What Is A Home Equity Line of Credit?
A Home Equity Line of Credit (or HELOC) is an instrument offered by the bank that will allow you to withdraw funds at any time for any purpose. Each withdrawal increases the amount due back to the bank. You can make payments to the bank at anytime that will bring the balance down.
Think of it as a big credit card! With a credit card you can make direct purchases with a merchant, like Walmart. With a credit card, you can also get “cash advances.” But these cash advances usually have high fees and a higher interest rate.
A HELOC is a huge credit card that only allows for cash advances… BUT… WITHOUT THE FEES OR HIGH INTEREST RATES!
Credit cards are based on your overall credit profile while HELOCs are secured by the equity in your home.

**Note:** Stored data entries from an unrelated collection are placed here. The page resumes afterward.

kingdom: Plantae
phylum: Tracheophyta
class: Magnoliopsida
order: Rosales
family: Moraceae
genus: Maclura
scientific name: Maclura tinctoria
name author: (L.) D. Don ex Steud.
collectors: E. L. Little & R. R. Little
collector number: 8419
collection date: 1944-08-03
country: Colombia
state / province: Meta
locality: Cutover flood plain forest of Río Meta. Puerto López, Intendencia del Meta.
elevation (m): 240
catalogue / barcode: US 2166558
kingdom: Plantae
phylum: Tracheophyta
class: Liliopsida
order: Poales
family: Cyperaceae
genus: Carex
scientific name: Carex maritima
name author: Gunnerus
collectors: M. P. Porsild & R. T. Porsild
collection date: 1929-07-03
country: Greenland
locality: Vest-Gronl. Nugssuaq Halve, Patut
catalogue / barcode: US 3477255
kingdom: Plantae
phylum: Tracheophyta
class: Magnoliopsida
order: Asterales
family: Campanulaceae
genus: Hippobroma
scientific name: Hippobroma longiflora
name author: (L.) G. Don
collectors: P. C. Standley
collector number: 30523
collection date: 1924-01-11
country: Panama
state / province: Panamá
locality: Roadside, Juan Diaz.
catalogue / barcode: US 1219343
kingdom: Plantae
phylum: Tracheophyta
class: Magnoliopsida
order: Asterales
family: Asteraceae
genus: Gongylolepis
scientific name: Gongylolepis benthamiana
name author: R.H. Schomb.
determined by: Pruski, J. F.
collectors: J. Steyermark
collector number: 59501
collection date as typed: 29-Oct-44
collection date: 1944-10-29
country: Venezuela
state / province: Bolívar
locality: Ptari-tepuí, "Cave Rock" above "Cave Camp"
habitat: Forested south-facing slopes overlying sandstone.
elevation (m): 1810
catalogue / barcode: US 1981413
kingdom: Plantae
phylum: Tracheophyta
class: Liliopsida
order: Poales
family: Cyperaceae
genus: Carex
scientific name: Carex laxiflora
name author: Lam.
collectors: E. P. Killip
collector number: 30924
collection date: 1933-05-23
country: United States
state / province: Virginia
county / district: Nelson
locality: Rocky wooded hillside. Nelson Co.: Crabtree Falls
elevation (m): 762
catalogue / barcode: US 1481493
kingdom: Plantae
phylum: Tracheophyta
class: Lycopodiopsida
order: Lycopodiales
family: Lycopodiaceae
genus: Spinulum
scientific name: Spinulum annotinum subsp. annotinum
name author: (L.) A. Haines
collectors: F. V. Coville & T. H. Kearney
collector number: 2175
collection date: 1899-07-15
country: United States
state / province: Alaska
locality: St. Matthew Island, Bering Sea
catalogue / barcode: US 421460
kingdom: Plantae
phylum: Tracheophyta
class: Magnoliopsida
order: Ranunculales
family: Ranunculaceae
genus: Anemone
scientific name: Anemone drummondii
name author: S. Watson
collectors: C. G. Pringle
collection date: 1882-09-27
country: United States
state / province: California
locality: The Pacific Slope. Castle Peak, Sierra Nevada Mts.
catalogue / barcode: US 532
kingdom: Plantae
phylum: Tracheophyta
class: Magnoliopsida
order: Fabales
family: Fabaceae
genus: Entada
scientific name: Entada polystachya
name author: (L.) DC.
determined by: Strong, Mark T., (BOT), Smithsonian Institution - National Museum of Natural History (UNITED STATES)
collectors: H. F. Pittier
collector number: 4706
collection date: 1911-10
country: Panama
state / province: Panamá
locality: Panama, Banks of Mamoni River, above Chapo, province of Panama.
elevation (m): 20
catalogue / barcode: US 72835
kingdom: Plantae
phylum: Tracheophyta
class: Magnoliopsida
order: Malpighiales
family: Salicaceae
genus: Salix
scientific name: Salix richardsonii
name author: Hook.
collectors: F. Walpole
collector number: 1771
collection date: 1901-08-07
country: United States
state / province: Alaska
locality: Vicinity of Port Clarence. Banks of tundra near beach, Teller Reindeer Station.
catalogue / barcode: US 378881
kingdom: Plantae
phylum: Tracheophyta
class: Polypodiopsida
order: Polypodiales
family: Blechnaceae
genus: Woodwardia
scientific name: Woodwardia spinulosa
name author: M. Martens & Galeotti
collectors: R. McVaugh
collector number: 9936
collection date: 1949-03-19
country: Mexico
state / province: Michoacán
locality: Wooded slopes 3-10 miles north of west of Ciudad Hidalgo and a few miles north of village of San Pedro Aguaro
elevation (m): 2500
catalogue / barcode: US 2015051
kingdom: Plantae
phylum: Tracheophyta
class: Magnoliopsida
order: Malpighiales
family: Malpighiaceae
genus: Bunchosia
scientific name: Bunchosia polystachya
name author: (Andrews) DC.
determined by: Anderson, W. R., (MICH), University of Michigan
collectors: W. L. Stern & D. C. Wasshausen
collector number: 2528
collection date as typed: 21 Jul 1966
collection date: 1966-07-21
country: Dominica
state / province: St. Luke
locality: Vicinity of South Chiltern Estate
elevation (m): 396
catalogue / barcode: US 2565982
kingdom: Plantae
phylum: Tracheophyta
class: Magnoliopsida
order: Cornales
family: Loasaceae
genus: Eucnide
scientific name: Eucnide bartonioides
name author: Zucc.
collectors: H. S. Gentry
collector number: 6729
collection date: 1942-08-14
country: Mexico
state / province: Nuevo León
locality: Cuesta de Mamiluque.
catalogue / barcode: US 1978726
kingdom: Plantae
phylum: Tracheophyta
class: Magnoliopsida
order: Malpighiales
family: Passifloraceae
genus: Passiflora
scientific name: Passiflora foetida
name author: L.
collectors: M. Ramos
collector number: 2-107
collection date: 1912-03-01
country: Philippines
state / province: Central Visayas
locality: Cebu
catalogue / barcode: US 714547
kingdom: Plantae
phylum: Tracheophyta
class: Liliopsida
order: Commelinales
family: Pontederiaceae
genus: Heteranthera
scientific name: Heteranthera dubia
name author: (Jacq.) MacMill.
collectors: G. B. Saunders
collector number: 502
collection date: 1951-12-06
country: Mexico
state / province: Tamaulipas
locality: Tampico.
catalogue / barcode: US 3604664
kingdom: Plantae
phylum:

So they are very easy to get.
Our Bills, Expenses, and Income…
Monthly Income = $6000
- Car Loan $10,000 ($350 Monthly)
- Student Loan $3,000 ($90 Monthly)
- Credit Cards $7,500 ($250 Monthly)
- Medical $18,000 ($400 Monthly)
- Home Mortgage $115,000 ($2,000 Monthly)
- Other Expenses ($1,000 Monthly)
So based on our budget, our estimated cash flow was
Step 1: Go Get A HELOC From The Bank
The first thing that we did is we went to the bank and got a HELOC with a $50,000 limit.
Although the limit was for $50,000 the balance due at the time is $0. Remember, it’s like a credit card. So you don’t owe anything until you actually use it.
Step 2: Withdraw And Pay Off Debt
Next,we withdrew about $20,500, and paid off our Car, Student Loan, and Credit Cards.
At this point, we owe $20,500 on the HELOC… BUT our cash flow has increased from $2,000 to $2,700. That’s because we no longer have to pay our car note, student loan, or credit card bills.
Step 3: Pay the HELOC Off
To pay the HELOC off, we just simply used the HELOC as our new checking account.
Let me repeat… we stopped using our regular checking account, and just started using the HELOC as our new checking account.
How did we do this? When we got paid, we immediately took 100% of our paycheck and deposited it against the HELOC. This brought the balance down by $6000.
To pay for all of our bills and living expenses we just withdrew the amount from the HELOC, and paid them. This amounted to approximately $3,400.
This means that the HELOC was reduced by $2,600 each month.
At this rate, the HELOC was paid off in 8 months (20,500 divided by $2,600)
Step 4: Repeat
We repeated the process for the Medical Bill and the Mortgage. For the Mortgage, we withdrew $20,000 at a time.
All debt, including our Mortgage, was paid off in 4 years!
Doing it the traditional way, it would have take us 20 Years.
In summary, your home is your biggest asset. So long as you are living in the house, the equity is “dormant.” It doesn’t benefit you.
Yes, it looks and feels good to know that your home is worth more that what you owe. But why not use it to your advantage!